La première moitié du XXe siècle, aux États-Unis, donne lieu à la mise en place de revendications généralisées de la communauté noire, et c'est dans cette période que vont apparaître, de fait, des figures exemplaires, dans tous les espaces de la société, et donc notamment au sein de l'espace sportif. Ce dernier espace se constitue à la fois comme un lieu d'intentionnalité de légitimité sociale et comme un point central de revendications politiques.

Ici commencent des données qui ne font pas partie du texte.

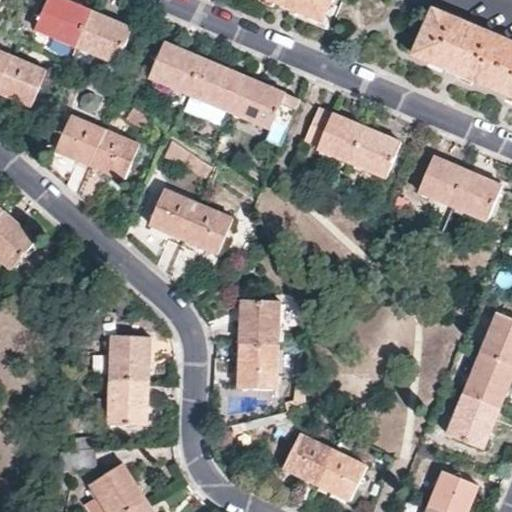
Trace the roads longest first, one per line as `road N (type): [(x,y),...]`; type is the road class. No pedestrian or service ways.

Pour commencer, il est important de noter qu'il y a depuis longtemps -et encore- un paradoxe évident entre la représentation des noirs dans l'espace sportif et dans l'univers social. En effet, si la sous-estimation des ressortissants de cette communauté fut de vigueur dans ce dernier espace, par la ségrégation civique, physique et juridique dont ils furent victimes, l'espace sportif est devenu en parallèle un espace de surestimation des noirs, par la réussite et le courage qui leurs furent attribués.
C'est sans nul doute ce paradoxe des représentations qui fît prendre conscience aux sportifs noirs de leur « pouvoir » discursif et idéologique dans l'espace au sein duquel ils évoluaient. Leur réussite sportive devînt rapidement un outil de légitimité plus élargi, notamment social et humain, comme s'ils devenaient porteurs de l'image même de leur communauté. La réussite publique d'un Noir -ici en sport, mais l'exemple peut aussi être pris en musique, en politique, en sciences ou dans tout autre espace-, dans un contexte de non-reconnaissance de cette communauté, est déjà profondément politique. Ils deviennent symbole de fierté, par la réussite sportive, au sein d'une nation qui les ignore encore. La reconnaissance sportive des athlètes noirs remet donc en cause le déni et le rabaissement social de leur communauté.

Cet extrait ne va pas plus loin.